Well... tetreklo khabar (without the L) is common in Syria!


----------



## elroy

Soos said:


> Interestingly enough, though, I once spoke to a Palestinian woman and asking if I could speak to her son, I said "ra7 ti2lilo inni 7keit?" and she said mbala. I didn't use any negation in the question.


 All I can say is that that is not representative of normal Palestinian usage.  I've never heard a Palestinian use "mbala" this way.  Maybe this woman misheard your question, or maybe she wasn't thinking straight (people say the weirdest things sometimes!).  Who knows.





be.010 said:


> Of course, speaking fuS7a, بلى is only used to answer a negative-question, (or whatchamacallit)

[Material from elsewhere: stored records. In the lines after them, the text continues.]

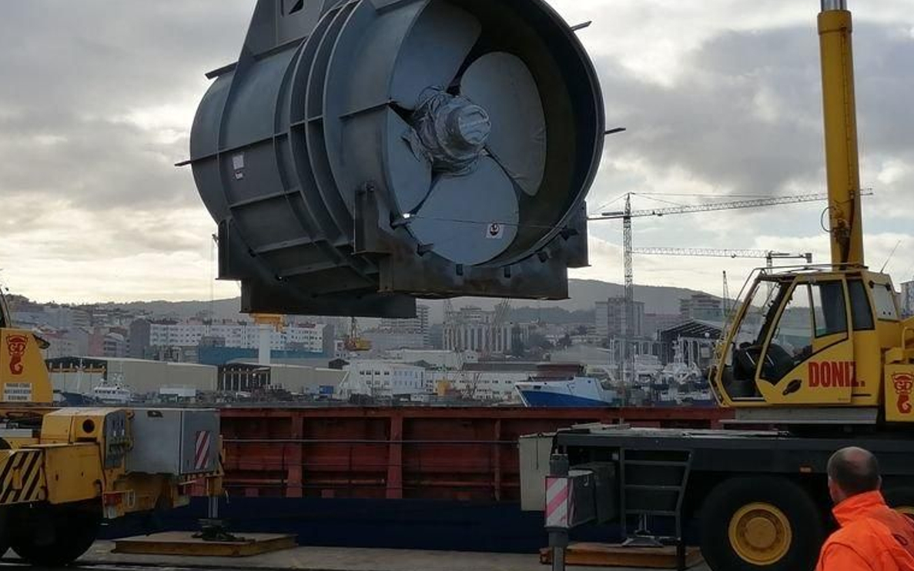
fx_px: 1744
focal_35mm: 70
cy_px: 172
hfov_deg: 29.3
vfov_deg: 18.5
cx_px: 357
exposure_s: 1/1110
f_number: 1.8
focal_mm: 3.96
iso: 50
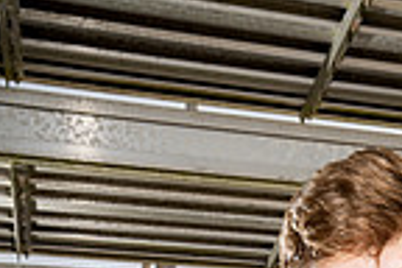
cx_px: 402
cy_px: 620
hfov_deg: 21.0
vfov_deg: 12.0
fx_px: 1050
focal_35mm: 94
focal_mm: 30
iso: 100
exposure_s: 1/250
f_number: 8
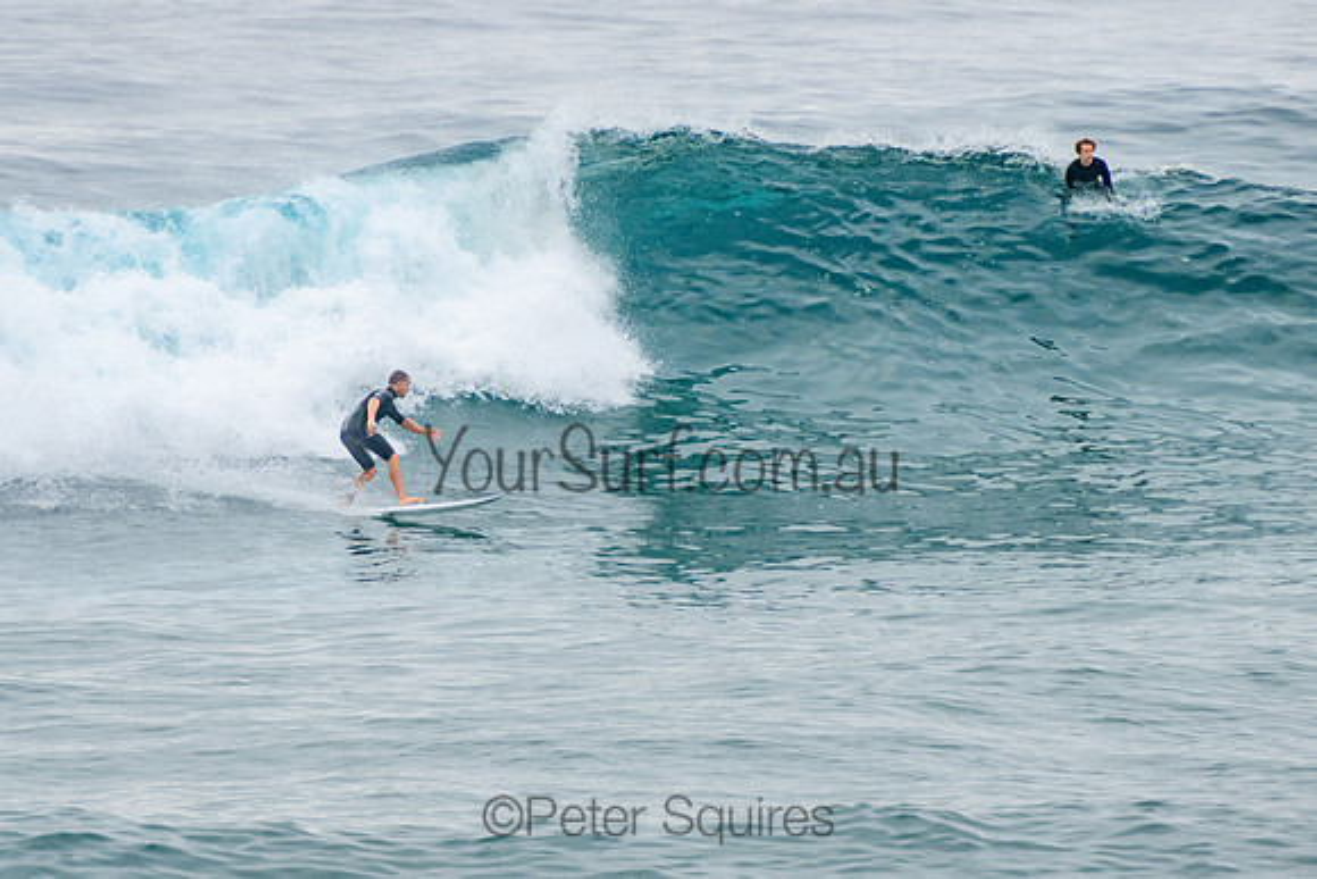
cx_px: 472
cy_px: 405
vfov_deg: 2.5
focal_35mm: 549
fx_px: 20104
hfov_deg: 3.8
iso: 500
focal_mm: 400
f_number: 5.6
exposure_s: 1/1250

 Really?  I thought it could also be used as an emphatic "yes."


----------



## Soos

Yes, originally I wasn't sure of her intention either. Do you know the nature of this alleged negative connotation that my friend has mentioned? It is not the first time I have heard about it.
tetreklo khabar is a common expression in Lebanon.


----------



## be.010

elroy said:


> Really? I thought it could also be used as an emphatic "yes."


At least in the Quraan, I can assure you بلى was _*never*_ used as an emphatic "yes". (There are 22 بلى's in the Quraan, by the way!)
I don't think نعم could mean بلى in any context. You could see this where the same topic is discussed in details.


----------